Recorded data:
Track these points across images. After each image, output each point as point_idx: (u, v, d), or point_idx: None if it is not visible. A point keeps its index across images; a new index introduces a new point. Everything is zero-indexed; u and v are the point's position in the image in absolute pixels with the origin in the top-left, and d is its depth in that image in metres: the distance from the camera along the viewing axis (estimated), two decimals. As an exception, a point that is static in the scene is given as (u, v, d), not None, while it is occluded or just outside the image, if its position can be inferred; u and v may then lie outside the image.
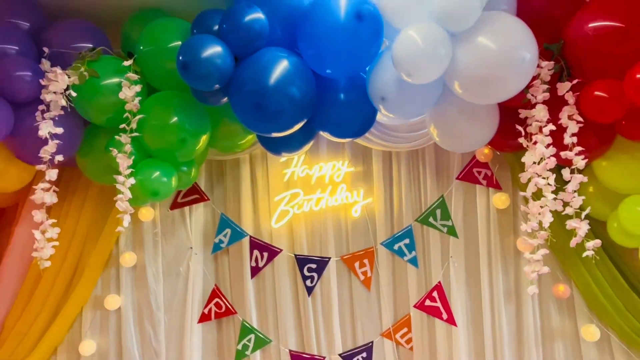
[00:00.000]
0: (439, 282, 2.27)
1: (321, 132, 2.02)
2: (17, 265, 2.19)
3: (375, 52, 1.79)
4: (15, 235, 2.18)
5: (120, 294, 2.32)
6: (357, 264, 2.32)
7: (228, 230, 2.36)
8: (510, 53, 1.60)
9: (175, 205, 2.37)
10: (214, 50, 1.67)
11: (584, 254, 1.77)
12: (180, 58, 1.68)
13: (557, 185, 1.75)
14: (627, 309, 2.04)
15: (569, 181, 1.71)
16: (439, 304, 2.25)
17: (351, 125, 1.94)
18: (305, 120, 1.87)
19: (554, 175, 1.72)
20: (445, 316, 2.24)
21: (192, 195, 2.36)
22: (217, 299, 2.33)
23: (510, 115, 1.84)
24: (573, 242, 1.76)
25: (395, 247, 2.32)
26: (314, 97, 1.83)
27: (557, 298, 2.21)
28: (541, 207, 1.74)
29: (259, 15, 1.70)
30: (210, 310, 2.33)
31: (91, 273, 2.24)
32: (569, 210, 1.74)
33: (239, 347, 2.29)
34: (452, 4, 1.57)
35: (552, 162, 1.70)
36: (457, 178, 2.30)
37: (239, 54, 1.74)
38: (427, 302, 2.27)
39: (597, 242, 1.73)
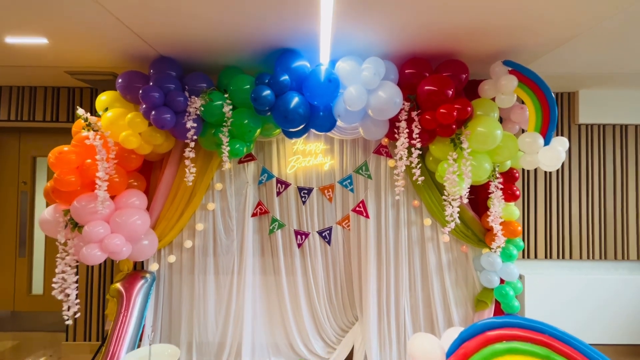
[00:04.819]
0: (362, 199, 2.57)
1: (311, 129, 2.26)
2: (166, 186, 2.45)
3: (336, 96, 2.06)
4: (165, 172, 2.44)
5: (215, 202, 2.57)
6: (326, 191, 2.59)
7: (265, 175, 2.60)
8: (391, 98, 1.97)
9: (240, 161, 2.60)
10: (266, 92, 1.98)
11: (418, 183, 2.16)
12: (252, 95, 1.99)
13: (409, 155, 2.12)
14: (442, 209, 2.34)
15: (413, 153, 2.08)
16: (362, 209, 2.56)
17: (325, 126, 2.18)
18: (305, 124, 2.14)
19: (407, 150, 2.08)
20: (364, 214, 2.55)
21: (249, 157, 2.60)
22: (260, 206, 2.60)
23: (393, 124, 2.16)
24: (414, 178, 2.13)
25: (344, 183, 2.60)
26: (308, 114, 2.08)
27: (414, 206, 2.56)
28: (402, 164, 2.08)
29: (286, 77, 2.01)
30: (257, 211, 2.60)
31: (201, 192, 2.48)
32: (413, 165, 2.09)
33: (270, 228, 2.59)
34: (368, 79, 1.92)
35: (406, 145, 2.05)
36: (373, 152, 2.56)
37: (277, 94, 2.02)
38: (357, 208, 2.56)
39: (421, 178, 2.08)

What this task involves: With the pictures set aside, write out the whole listing exactly.

Completed exercise:
Track these points across images. After each image, output each point as point_idx: (u, v, d), or point_idx: None if it is not visible. A point keeps its index across images; a new index introduces a new point. Everything is zero-indexed; u and v are the point's position in the image in absolute pixels with the origin in the top-left, and d is its depth in that image in metres: the distance from the camera along the viewing axis (estimated), two decimals. As an exception, a point that is static in the scene is given as (u, v, d), not None, while it is occluded or just outside the image, if its position can be inferred; u and v may then lie outside the image.
[00:00.000]
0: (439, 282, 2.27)
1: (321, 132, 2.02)
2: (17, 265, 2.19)
3: (375, 52, 1.79)
4: (15, 235, 2.18)
5: (120, 294, 2.32)
6: (357, 264, 2.32)
7: (228, 230, 2.36)
8: (510, 53, 1.60)
9: (175, 205, 2.37)
10: (214, 50, 1.67)
11: (584, 254, 1.77)
12: (180, 58, 1.68)
13: (557, 185, 1.75)
14: (627, 309, 2.04)
15: (569, 181, 1.71)
16: (439, 304, 2.25)
17: (351, 125, 1.94)
18: (305, 120, 1.87)
19: (554, 175, 1.72)
20: (445, 316, 2.24)
21: (192, 195, 2.36)
22: (217, 299, 2.33)
23: (510, 115, 1.84)
24: (573, 242, 1.76)
25: (395, 247, 2.32)
26: (314, 97, 1.83)
27: (557, 298, 2.21)
28: (541, 207, 1.74)
29: (259, 15, 1.70)
30: (210, 310, 2.33)
31: (91, 273, 2.24)
32: (569, 210, 1.74)
33: (239, 347, 2.29)
34: (452, 4, 1.57)
35: (552, 162, 1.70)
36: (457, 178, 2.30)
37: (239, 54, 1.74)
38: (427, 302, 2.27)
39: (597, 242, 1.73)
[00:04.819]
0: (362, 199, 2.57)
1: (311, 129, 2.26)
2: (166, 186, 2.45)
3: (336, 96, 2.06)
4: (165, 172, 2.44)
5: (215, 202, 2.57)
6: (326, 191, 2.59)
7: (265, 175, 2.60)
8: (391, 98, 1.97)
9: (240, 161, 2.60)
10: (266, 92, 1.98)
11: (418, 183, 2.16)
12: (252, 95, 1.99)
13: (409, 155, 2.12)
14: (442, 209, 2.34)
15: (413, 153, 2.08)
16: (362, 209, 2.56)
17: (325, 126, 2.18)
18: (305, 124, 2.14)
19: (407, 150, 2.08)
20: (364, 214, 2.55)
21: (249, 157, 2.60)
22: (260, 206, 2.60)
23: (393, 124, 2.16)
24: (414, 178, 2.13)
25: (344, 183, 2.60)
26: (308, 114, 2.08)
27: (414, 206, 2.56)
28: (402, 164, 2.08)
29: (286, 77, 2.01)
30: (257, 211, 2.60)
31: (201, 192, 2.48)
32: (413, 165, 2.09)
33: (270, 228, 2.59)
34: (368, 79, 1.92)
35: (406, 145, 2.05)
36: (373, 152, 2.56)
37: (277, 94, 2.02)
38: (357, 208, 2.56)
39: (421, 178, 2.08)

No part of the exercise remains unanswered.